Photo: Le Premier ministre Fidel CASTRO prononce un discours radiotélévisé au cours duquel il évoque les mesures prises par les Etats-Unis concernant Cuba. Le 22 octobre 1962. ©
Les tensions autour de l’Ukraine risquent de déborder, mais l’histoire montre qu’elles peuvent encore être apaisées.
Par Fyodor Lukyanov
Paru le 13 février 2022 sur Russia in Global Affairs sous le titre How the World Sleepwalked into Another Cuban Missile Crisis
Vers la fin de l’année dernière, la Russie a présenté à Washington et à l’OTAN un certain nombre d’exigences sévères, formulées sous la forme d’un ultimatum. Le contenu de deux projets de traités proposés à l’Occident appelait effectivement à une révision du système de sécurité européen tel qu’il existait depuis le début de la guerre froide.
L’enjeu de l’impasse croissante entre Moscou, les États-Unis et leurs partenaires européens n’est pas une question de tactique ou d’opportunisme, mais bien une question de principe. Il s’agit plutôt d’une question de principe. Toutefois, c’est également une question de principe pour l’Occident, car il considère le cadre actuel de la sécurité européenne comme très favorable et ancré dans les valeurs qu’il défend.
Par conséquent, l’Occident ne voit pas pourquoi il devrait remplacer le système existant par autre chose afin de rendre la Russie heureuse.
Les deux parties semblent donc avoir adopté des positions fermes sur la question. Malheureusement, les impasses comme celle-ci ne sont jamais résolues par une conversation à l’amiable. Dans le passé, elles étaient réglées par la guerre et le rééquilibrage consécutif du pouvoir. Mais à l’époque moderne, une guerre entre deux nations dotées de l’arme nucléaire est essentiellement hors de question en raison de la nature exceptionnelle des risques encourus.
Par conséquent, les deux parties tentent de prendre le dessus en s’appuyant sur leurs « avantages concurrentiels ».
L’avantage de la Russie vient du fait que ses capacités militaires dans la zone de conflit potentiel sont bien supérieures à celles des États-Unis et de l’OTAN, et que la Russie est en mesure d’appliquer la force si le pire scénario possible se réalise. Les nations occidentales, quant à elles, soulignent qu’elles ne s’impliqueraient en aucun cas directement dans le conflit.
L’avantage de l’Amérique réside dans sa domination internationale sur le domaine des médias et de l’information, y compris sa capacité à construire un récit mondial qui lui est favorable et très défavorable à la Russie : « Moscou est un agresseur prédateur et impitoyable ; il est du devoir de chacun de s’opposer à la Russie ; en gros, courez pour sauver vos vies avant qu’il ne soit trop tard ».

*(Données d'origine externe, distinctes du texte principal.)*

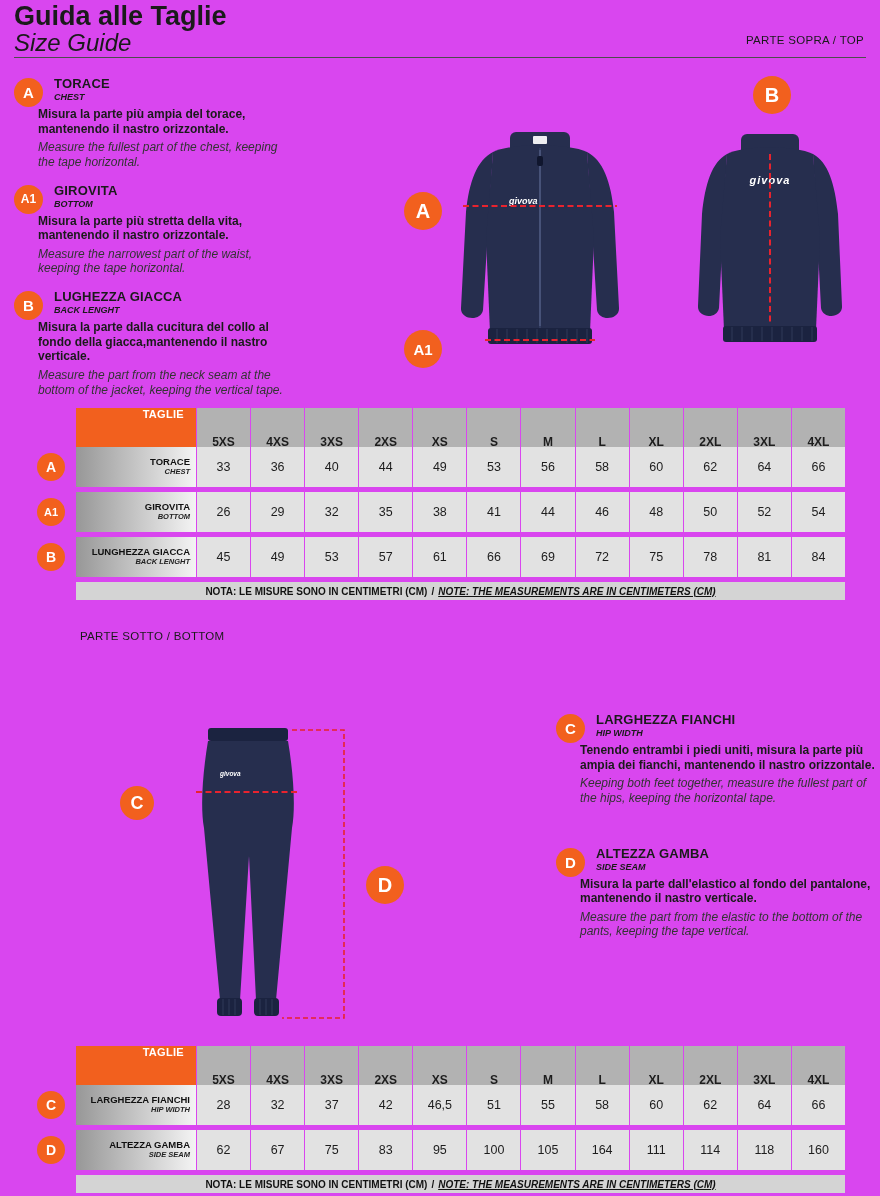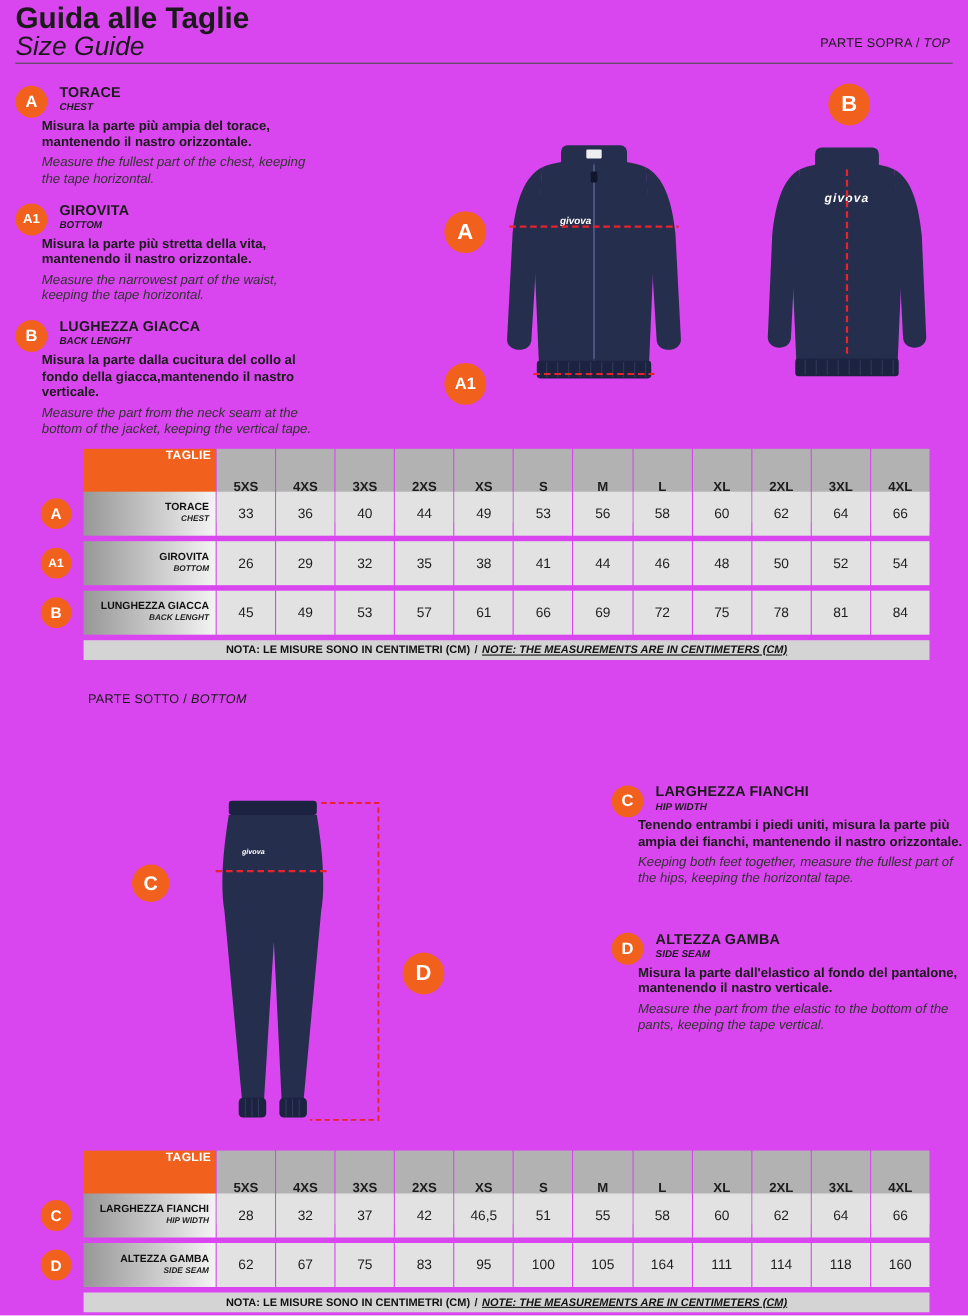--- a/index.html
+++ b/index.html
@@ -4,21 +4,21 @@
 <style>
   html,body{margin:0;padding:0;background:#fff;}
   .page{position:relative;width:880px;height:1196px;background:#d946ef;overflow:hidden;
         font-family:"Liberation Sans","DejaVu Sans",sans-serif;color:#1a1a1a;}
 
   
   .titles{position:absolute;left:14px;top:0;}
   .title-it{font-size:27px;font-weight:bold;margin:2px 0 0;line-height:1.05;}
   .title-en{font-size:24px;font-style:italic;font-weight:normal;margin:0;line-height:1.05;}
   .section-label{font-size:11.5px;letter-spacing:.3px;color:#1a1a1a;}
-  .section-label .en{font-style:italic;text-align:center;}
+  .section-label .en{text-align:center;}
   .section-top{position:absolute;right:16px;top:34px;}
   .section-bottom{position:absolute;left:80px;top:630px;}
   .rule{position:absolute;left:14px;right:14px;top:57px;border-top:1.5px solid #4d4d4d;}
 
   
   .badge{position:absolute;border-radius:50%;background:var(--accent);color:#fff;font-weight:bold;
          display:flex;align-items:center;justify-content:center;box-sizing:border-box;}
   .badge-sm{width:29px;height:29px;font-size:15px;}
   .badge-sm.two{font-size:12px;}
   .badge-lg{width:38px;height:38px;font-size:20px;}
@@ -59,21 +59,21 @@
   .pos-d{left:366px;top:866px;}
 
   
   .size-table{position:absolute;left:27px;width:818px;}
   .size-table-top{top:408px;}
   .size-table-bottom{top:1046px;}
   .trow{display:grid;grid-template-columns:48px 120px repeat(12,1fr);column-gap:1px;margin-bottom:5px;height:40px;}
   .trow.thead{height:34px;}
   .cell{display:flex;align-items:center;justify-content:center;}
   .cell.size{background:var(--table-header-bg);color:#1d1d1d;font-weight:bold;font-size:12px;}
-  .cell.taglie{background:var(--accent);color:#fff;flex-direction:column;align-items:flex-end;padding-right:4px;box-sizing:border-box;gap:44px;}
+  .cell.taglie{background:var(--accent);color:#fff;flex-direction:column;align-items:flex-end;padding-right:12px;box-sizing:border-box;gap:44px;}
   .taglie-it{font-weight:bold;font-size:11px;letter-spacing:.3px;}
   .taglie-en{font-style:italic;font-size:10px;}
   .cell.val{background:var(--table-cell-bg);font-size:12.5px;color:#1d1d1d;}
   .cell.rowlabel{background:linear-gradient(to right,#979797,#f4f4f4);flex-direction:column;align-items:flex-end;
                  padding-right:6px;box-sizing:border-box;text-align:right;}
   .lab-it{font-size:9.5px;font-weight:bold;color:#101010;line-height:1.15;}
   .lab-en{font-size:7.5px;font-weight:bold;font-style:italic;color:#222;line-height:1.15;}
   .badge-wrap{display:flex;align-items:center;justify-content:center;}
   .row-badge{width:28px;height:28px;border-radius:50%;background:var(--accent);color:#fff;font-weight:bold;
              font-size:14px;display:flex;align-items:center;justify-content:center;}

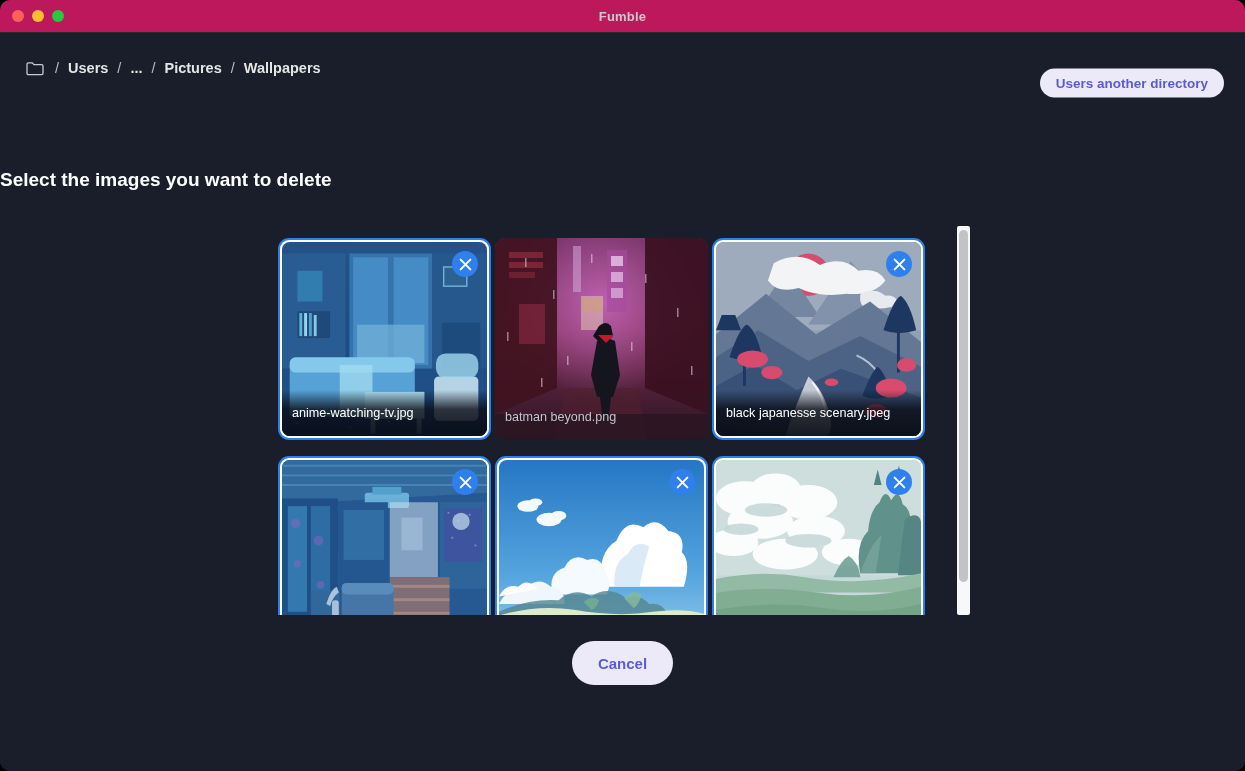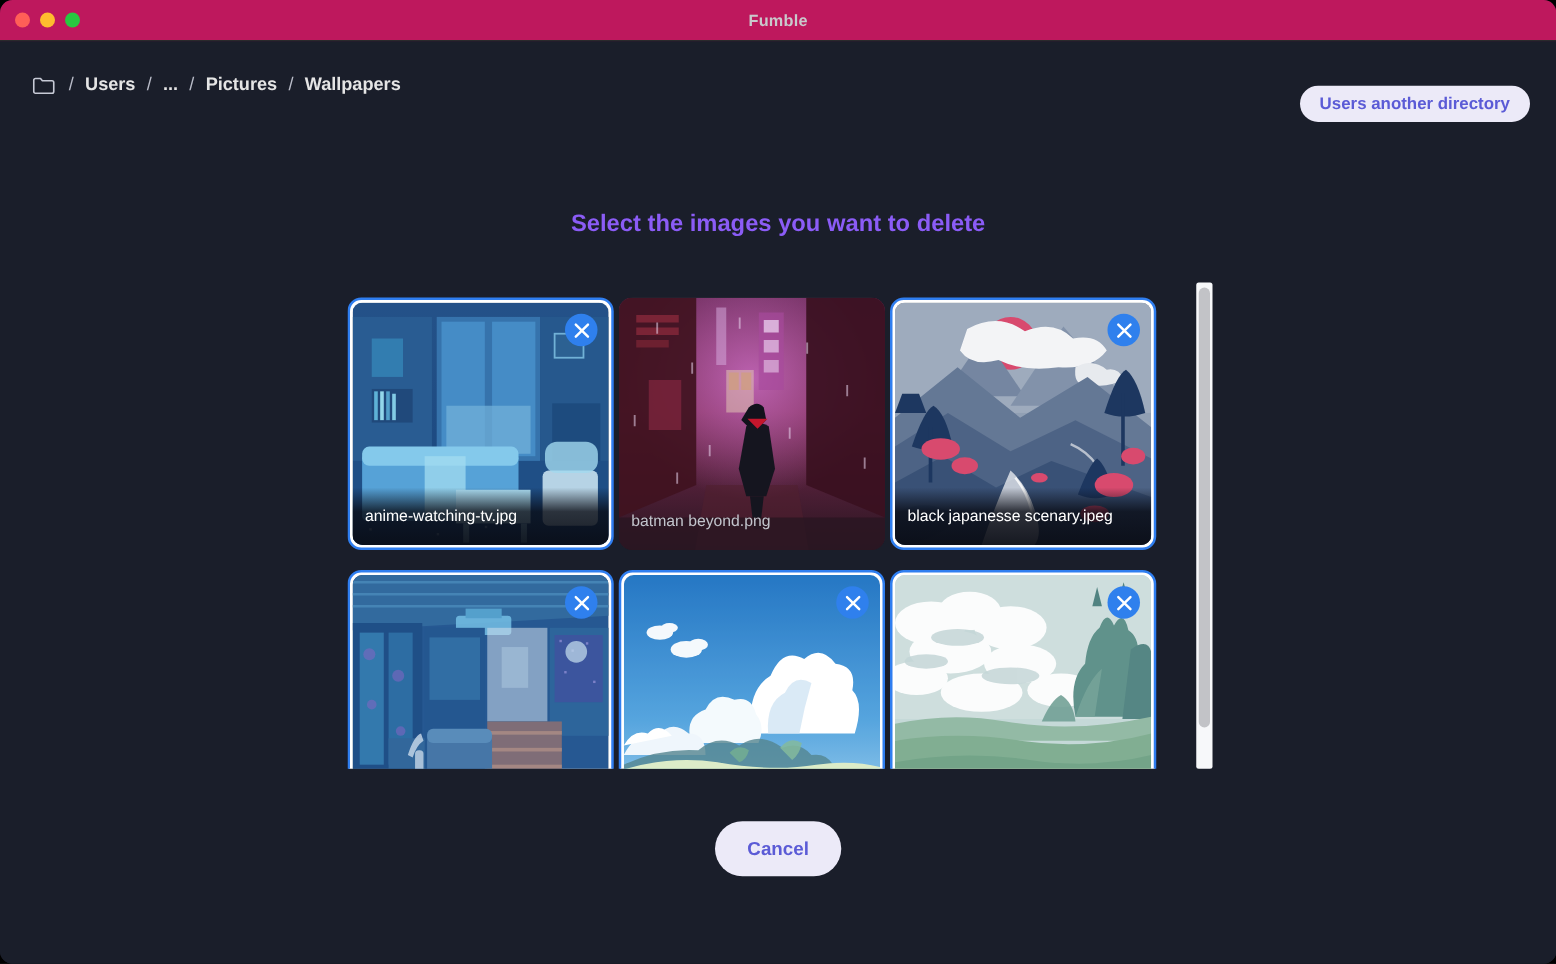--- a/index.html
+++ b/index.html
@@ -102,24 +102,24 @@
     font-weight: bold;
     cursor: pointer;
     white-space: nowrap;
   }
 
   
   .heading {
     position: absolute;
     left: 0; right: 0;
     top: 136px;
-    text-align: center;
+    text-align: left;
     font-size: 19px;
     font-weight: bold;
-    color: #8b5cf6;
+    color: #ffffff;
   }
 
   
   .gallery-wrap {
     position: absolute;
     left: 278px;
     top: 193px;
     width: 700px;
     height: 389px;
   }
@@ -230,21 +230,21 @@
     height: 352px;
     background: #c2c3c7;
     border-radius: 5px;
     cursor: pointer;
   }
 
   
   .actions {
     position: absolute;
     left: 0; right: 0;
-    top: 624px;
+    top: 608px;
     display: flex;
     justify-content: center;
     align-items: flex-end;
     gap: 120px;
   }
   .btn {
     border: none;
     border-radius: 22px;
     font-family: "Liberation Sans", sans-serif;
     font-size: 15px;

Les États-Unis utilisent déjà cet outil dans toute son ampleur, au point de ne pas tenir compte des intérêts du pays qu’ils prétendent protéger (l’Ukraine) et d’ignorer ses faibles appels à cesser de susciter l’hystérie de l’information.
En réalité, personne ne souhaite une solution militaire, car elle comporte des risques énormes pour toutes les parties. On pourrait établir un parallèle entre les développements actuels et la crise des missiles de Cuba en 1962, lorsque le monde était au bord de la guerre atomique. Avec certaines réserves, bien sûr : Il n’y a pas de menace directe de confrontation nucléaire entre les parties ; les ressources et les capacités des parties sont asymétriques ; la frontière entre danger réel et danger « virtuel » est devenue floue ; et les enjeux sont régionaux, ce qui ne veut pas dire qu’ils sont faibles. Néanmoins, en termes d’hystérie perçue, les deux situations sont très comparables.
Le meilleur scénario serait le même que celui de la crise des missiles cubains. À un moment donné, les deux parties reconnaîtraient le grave danger que représente une nouvelle escalade et entameraient des négociations directes sur le fond afin d’élaborer les principes fondamentaux des garanties mutuelles. En 1962, cette approche a jeté les bases d’un nouveau système de relations entre les deux blocs, qui a rendu la seconde moitié de la guerre froide plus sûre, et la crainte d’un affrontement direct entre l’URSS et les États-Unis était nettement moins grande. Aujourd’hui, cela semble être la meilleure voie à suivre.
Fyodor Lukyanov
Fyodor Lukyanov, rédacteur en chef de Russia in Global Affairs, président du présidium du Conseil de politique étrangère et de défense et directeur de recherche du Valdai International Discussion Club.